Overview¶
This simple library aims to collect entity-alignment benchmark datasets and make them easily available.
from sylloge import OpenEA
ds = OpenEA()
print(ds)
# OpenEA(graph_pair=D_W, size=15K, version=V1, rel_triples_left=38265, rel_triples_right=42746, attr_triples_left=52134, attr_triples_right=138246, ent_links=15000, folds=5)

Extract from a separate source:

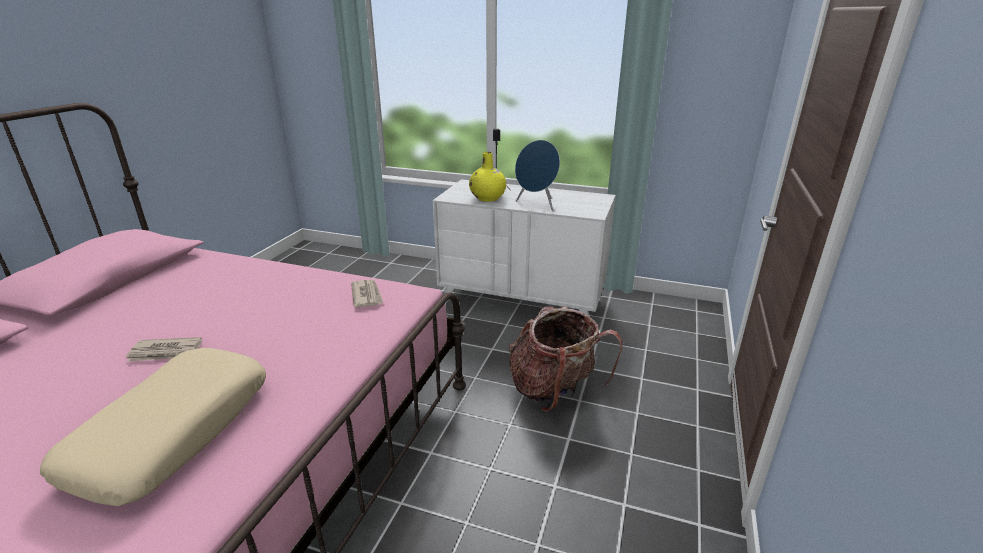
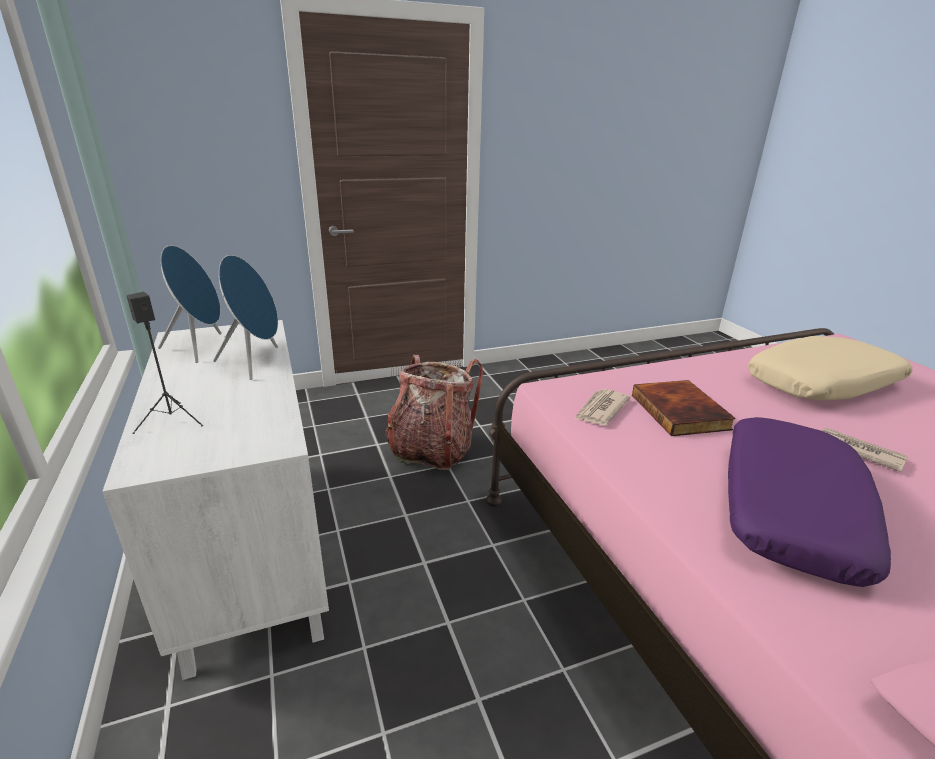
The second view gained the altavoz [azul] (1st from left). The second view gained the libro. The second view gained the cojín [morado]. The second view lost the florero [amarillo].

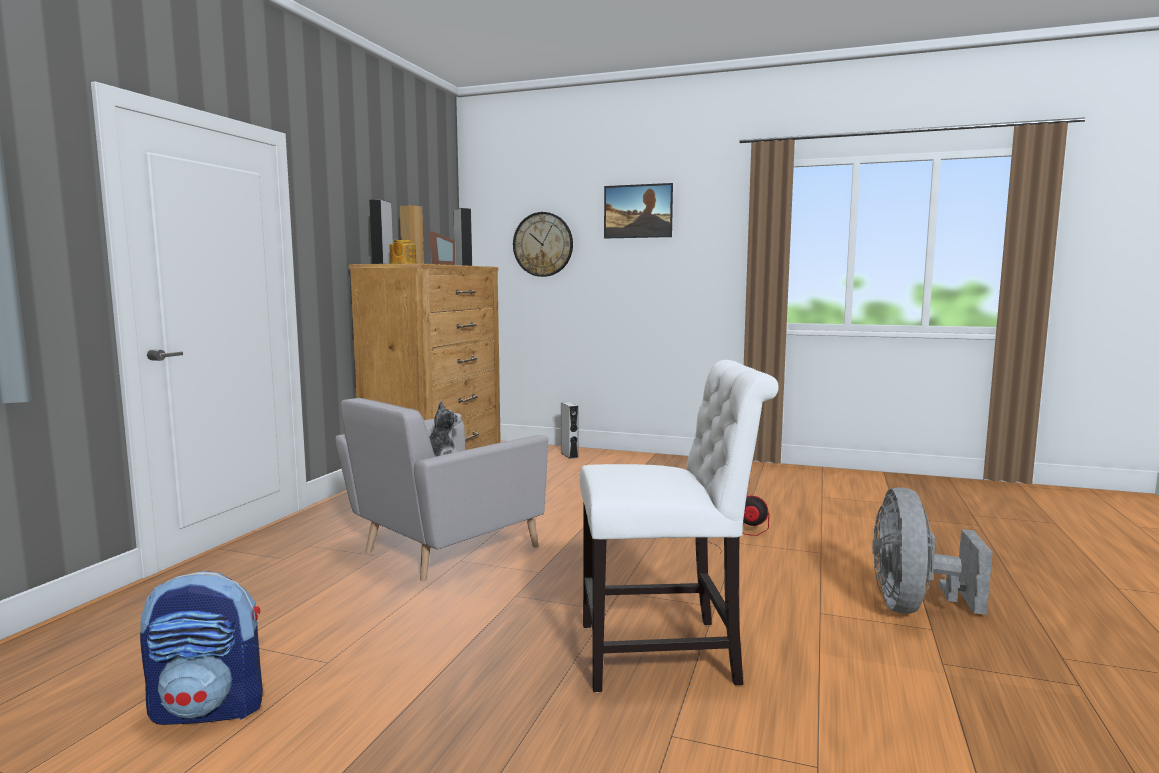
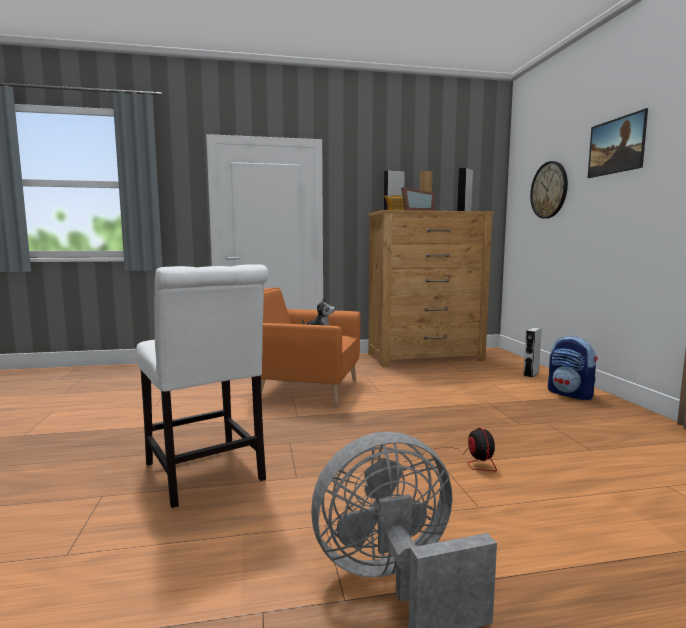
What was the sillón [gris] turned into the sillón [naranja]. The mochila ended up elsewhere.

print(ds.rel_triples_right.head())
# head relation tail
# 0 http://www.wikidata.org/entity/Q6176218 http://www.wikidata.org/entity/P27 http://www.wikidata.org/entity/Q145
# 1 http://www.wikidata.org/entity/Q212675 http://www.wikidata.org/entity/P161 http://www.wikidata.org/entity/Q446064
# 2 http://www.wikidata.org/entity/Q13512243 http://www.wikidata.org/entity/P840 http://www.wikidata.org/entity/Q84
# 3 http://www.wikidata.org/entity/Q2268591 http://www.wikidata.org/entity/P31 http://www.wikidata.org/entity/Q11424
# 4 http://www.wikidata.org/entity/Q11300470 http://www.wikidata.org/entity/P178 http://www.wikidata.org/entity/Q170420
print(ds.attr_triples_left.head())
# head relation tail
# 0 http://dbpedia.org/resource/E534644 http://dbpedia.org/ontology/imdbId 0044475
# 1 http://dbpedia.org/resource/E340590 http://dbpedia.org/ontology/runtime 6480.0^^<http://www.w3.org/2001/XMLSchema#double>
# 2 http://dbpedia.org/resource/E840454 http://dbpedia.org/ontology/activeYearsStartYear 1948^^<http://www.w3.org/2001/XMLSchema#gYear>
# 3 http://dbpedia.org/resource/E971710 http://purl.org/dc/elements/1.1/description English singer-songwriter
# 4 http://dbpedia.org/resource/E022831 http://dbpedia.org/ontology/militaryCommand Commandant of the Marine Corps
The gold standard entity links are stored as [eche](https://github.com/dobraczka/eche) ClusterHelper, which provides convenient functionalities:
print(ds.ent_links.clusters[0])
# {'http://www.wikidata.org/entity/Q21197', 'http://dbpedia.org/resource/E123186'}
print(('http://www.wikidata.org/entity/Q21197', 'http://dbpedia.org/resource/E123186') in ds.ent_links)
# True
print(('http://dbpedia.org/resource/E123186', 'http://www.wikidata.org/entity/Q21197') in ds.ent_links)
# True
print(ds.ent_links.links('http://www.wikidata.org/entity/Q21197'))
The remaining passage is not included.